Charlayne Hunter-Gault     In the 1960's Charlayne Hunter-Gault and Hamilton Holmes were the first black American students to attend and graduate from the University of Georgia. Their pioneering role in integrating the university was seen on television around the world, and the experience made them stronger individuals.

     After graduation, Hunter-Gault worked for The New Yorker Magazine. She soon won a Russell Sage Fellowship to Washington University and later joined the staff of Trans-Action Magazine. In 1967, she became an anchor for WRC-TV in Washington, D.C. and joined its investigative news team.

     From 1968 to 1978, Hunter-Gault reported news about the black community for The New York Times. Her creative and insightful reporting earned her the National Urban Coalition Award for Distinguished Reporting. In 1 978, she joined the MacNeil/Lehrer News Report as a correspondent and has won a number of awards for excellence in journalism.

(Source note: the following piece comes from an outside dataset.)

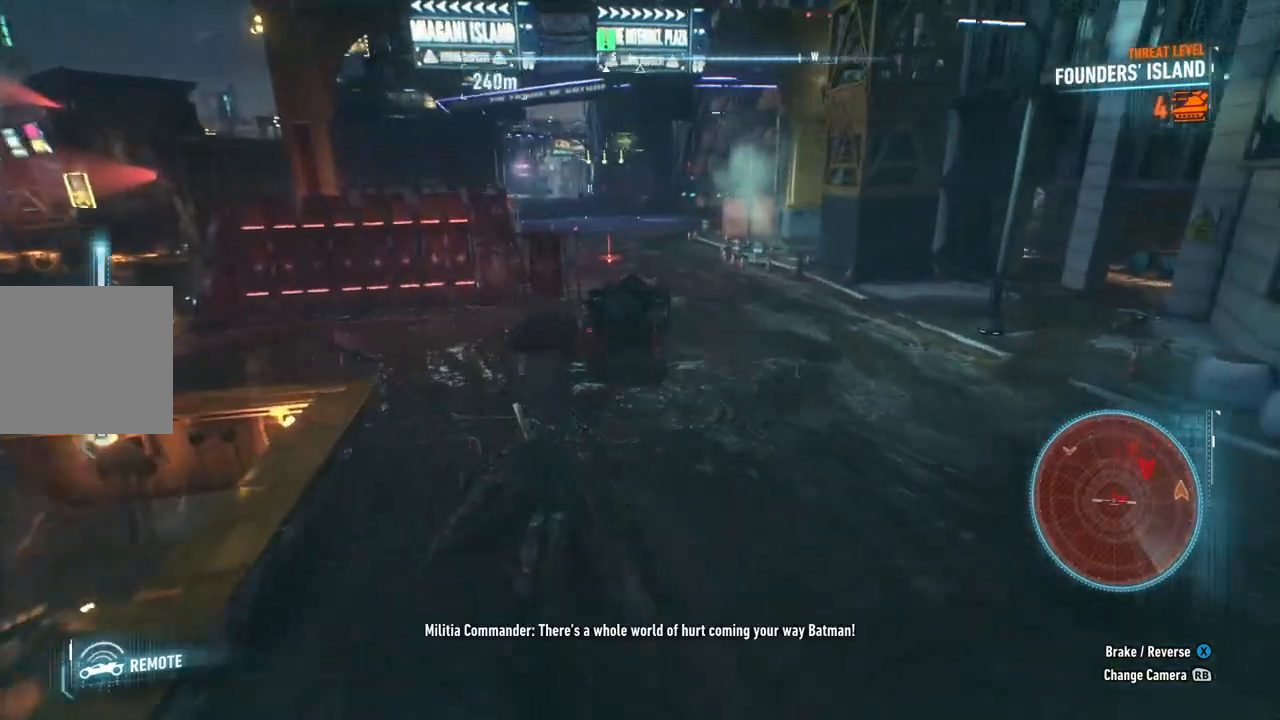
{"dt_ms": 500, "buttons": ["R2"], "left_stick": "up-left", "right_stick": "center", "events": [[150, "R2", "down"], [450, "left_stick", "up-left"]]}
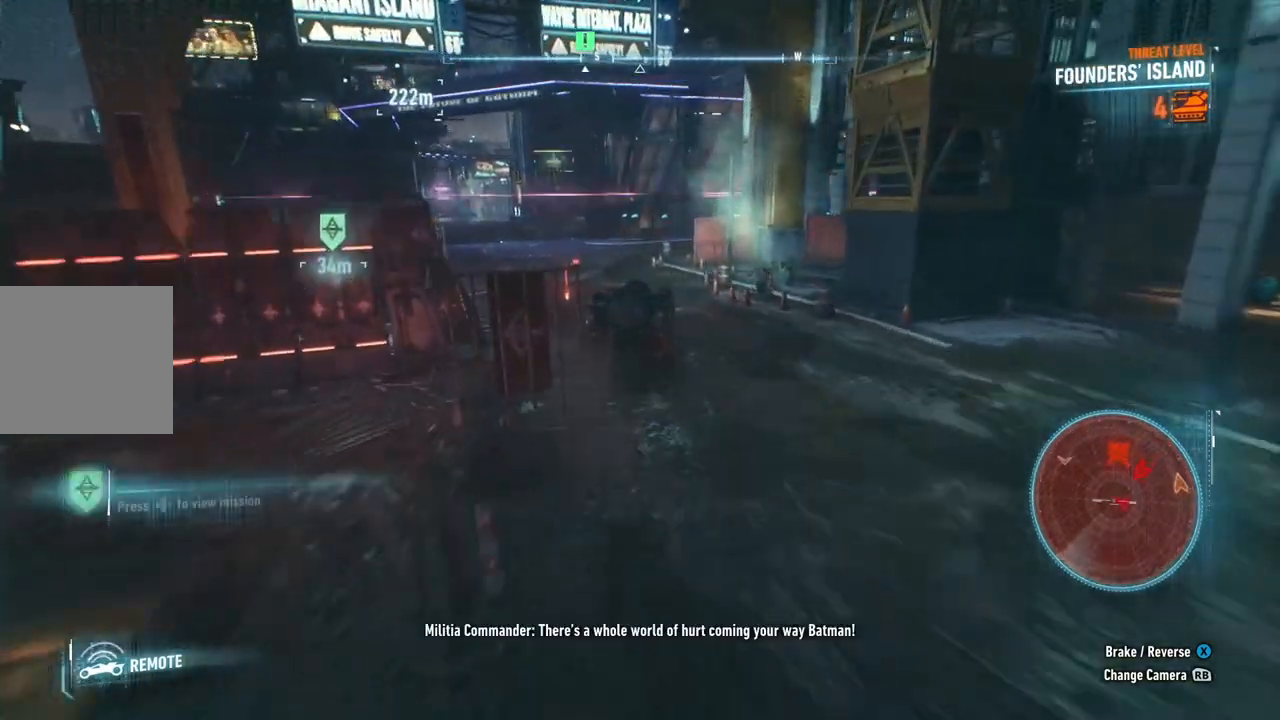
{"dt_ms": 500, "buttons": ["R2"], "left_stick": "up", "right_stick": "center", "events": [[417, "left_stick", "up"]]}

     In 1986, she was named "Journalist of the Year" by the National Association of Black Journalists and her television series on South Africa, "Apartheid's People," received the George Foster Peabody Award for Excellence.

     She has also received two Emmy Awards for National News and Documentary, and in 1990, received the Sidney Hillman Award for her six-part series entitled "Out of Reach: People at the Bottom."

     Although television reporting and production consumes most of her time, Hunter-Gault continues to write for publications such as The New York Times Magazine and its Book Review as well as The Saturday Review, Essence Magazine and Vogue. Her memoir, In My Place, was published in 1992.